*** DATA EXTRACT ***

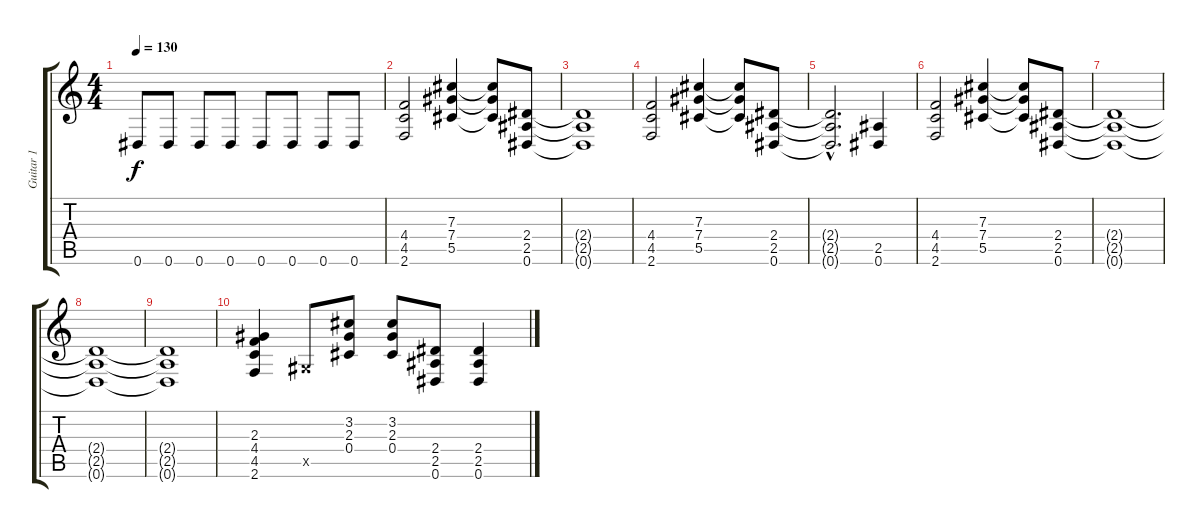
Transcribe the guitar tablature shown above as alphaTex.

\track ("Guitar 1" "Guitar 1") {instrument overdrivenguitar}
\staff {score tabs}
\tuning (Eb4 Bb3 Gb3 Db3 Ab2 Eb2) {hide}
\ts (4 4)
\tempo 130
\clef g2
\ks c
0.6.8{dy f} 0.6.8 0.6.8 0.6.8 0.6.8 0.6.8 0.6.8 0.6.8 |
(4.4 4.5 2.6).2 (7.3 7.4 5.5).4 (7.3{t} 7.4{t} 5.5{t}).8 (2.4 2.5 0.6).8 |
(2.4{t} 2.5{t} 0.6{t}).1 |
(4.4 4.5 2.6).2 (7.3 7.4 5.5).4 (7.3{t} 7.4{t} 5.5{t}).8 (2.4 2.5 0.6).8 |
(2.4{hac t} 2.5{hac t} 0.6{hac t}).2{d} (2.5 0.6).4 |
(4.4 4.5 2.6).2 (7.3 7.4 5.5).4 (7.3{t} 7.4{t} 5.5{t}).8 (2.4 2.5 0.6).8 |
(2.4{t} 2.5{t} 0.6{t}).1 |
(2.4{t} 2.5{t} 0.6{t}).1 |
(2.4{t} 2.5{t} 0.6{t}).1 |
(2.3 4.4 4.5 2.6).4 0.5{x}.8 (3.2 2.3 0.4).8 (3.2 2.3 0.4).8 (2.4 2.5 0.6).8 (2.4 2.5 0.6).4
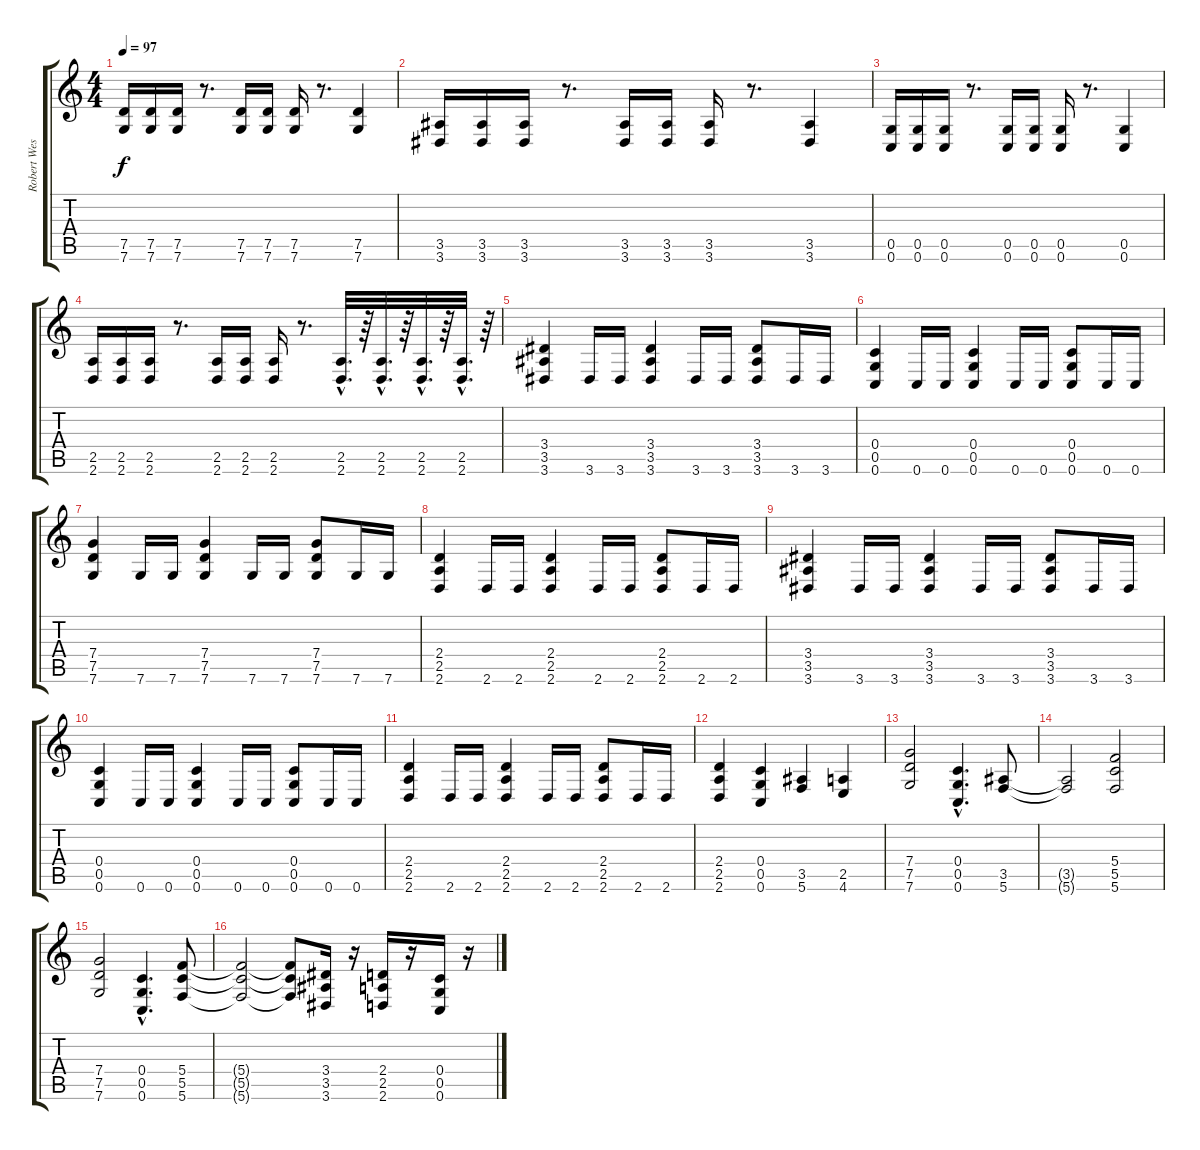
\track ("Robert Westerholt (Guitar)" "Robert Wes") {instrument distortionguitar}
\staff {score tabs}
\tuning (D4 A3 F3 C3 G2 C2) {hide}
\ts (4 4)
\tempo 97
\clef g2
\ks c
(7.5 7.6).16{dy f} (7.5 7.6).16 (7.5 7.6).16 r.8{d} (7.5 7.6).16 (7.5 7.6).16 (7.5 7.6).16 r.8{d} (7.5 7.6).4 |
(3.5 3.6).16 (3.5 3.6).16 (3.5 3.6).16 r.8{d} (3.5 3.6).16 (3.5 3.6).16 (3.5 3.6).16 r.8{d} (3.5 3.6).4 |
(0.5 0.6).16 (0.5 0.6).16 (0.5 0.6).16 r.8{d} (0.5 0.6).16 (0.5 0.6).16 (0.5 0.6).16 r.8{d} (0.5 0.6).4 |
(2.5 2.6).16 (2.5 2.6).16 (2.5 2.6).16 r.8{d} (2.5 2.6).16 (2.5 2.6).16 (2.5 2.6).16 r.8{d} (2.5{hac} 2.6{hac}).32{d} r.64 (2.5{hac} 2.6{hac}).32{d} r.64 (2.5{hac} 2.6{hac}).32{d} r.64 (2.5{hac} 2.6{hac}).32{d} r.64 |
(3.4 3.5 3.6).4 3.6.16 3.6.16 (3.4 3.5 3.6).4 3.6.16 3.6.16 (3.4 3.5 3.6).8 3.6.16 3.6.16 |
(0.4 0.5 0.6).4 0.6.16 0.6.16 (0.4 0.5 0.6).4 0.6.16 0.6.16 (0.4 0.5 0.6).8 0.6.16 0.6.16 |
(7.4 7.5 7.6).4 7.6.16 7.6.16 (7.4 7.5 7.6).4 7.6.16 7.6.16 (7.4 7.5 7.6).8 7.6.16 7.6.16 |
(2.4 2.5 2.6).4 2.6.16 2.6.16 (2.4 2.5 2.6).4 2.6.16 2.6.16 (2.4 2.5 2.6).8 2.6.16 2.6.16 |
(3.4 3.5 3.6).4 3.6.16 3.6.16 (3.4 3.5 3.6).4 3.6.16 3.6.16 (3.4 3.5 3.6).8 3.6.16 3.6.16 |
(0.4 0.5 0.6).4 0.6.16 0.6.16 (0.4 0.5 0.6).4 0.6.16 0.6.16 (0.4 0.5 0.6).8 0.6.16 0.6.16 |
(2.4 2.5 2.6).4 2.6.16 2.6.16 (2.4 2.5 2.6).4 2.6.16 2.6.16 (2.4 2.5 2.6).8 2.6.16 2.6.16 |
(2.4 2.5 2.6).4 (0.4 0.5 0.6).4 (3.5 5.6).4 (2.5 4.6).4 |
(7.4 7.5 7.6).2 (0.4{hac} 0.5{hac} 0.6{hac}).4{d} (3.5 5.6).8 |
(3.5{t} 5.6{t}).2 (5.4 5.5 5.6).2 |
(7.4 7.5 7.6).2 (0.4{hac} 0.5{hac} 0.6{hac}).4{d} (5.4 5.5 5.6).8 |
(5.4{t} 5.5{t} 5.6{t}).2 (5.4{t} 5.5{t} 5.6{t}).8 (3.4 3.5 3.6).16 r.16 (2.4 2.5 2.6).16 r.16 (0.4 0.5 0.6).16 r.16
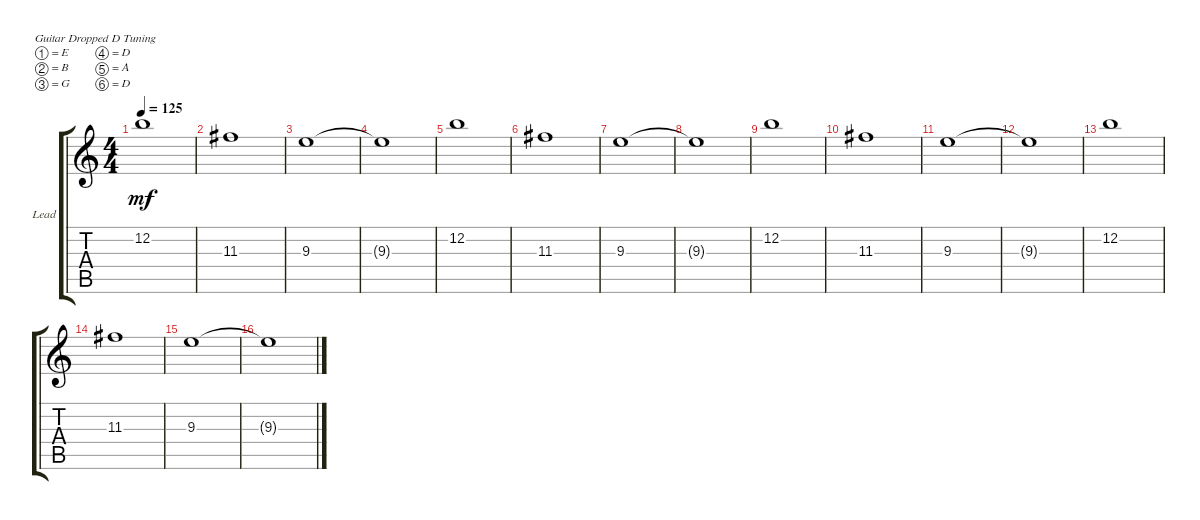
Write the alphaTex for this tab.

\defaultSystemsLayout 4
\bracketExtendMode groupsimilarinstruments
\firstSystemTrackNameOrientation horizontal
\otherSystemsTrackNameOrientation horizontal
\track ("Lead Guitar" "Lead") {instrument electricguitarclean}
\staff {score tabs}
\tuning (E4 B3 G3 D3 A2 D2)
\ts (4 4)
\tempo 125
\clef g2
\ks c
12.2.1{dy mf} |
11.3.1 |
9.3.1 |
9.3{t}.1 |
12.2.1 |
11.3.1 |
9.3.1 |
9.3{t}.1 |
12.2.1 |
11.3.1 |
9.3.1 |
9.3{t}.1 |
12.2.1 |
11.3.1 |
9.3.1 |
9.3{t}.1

***

§ DIRECTIVE: Please filter the records above and copy out every line containing the string "alphaTex".

§ ANSWER FOR THE TASK:
Transcribe the guitar tablature shown above as alphaTex.
Write the alphaTex for this tab.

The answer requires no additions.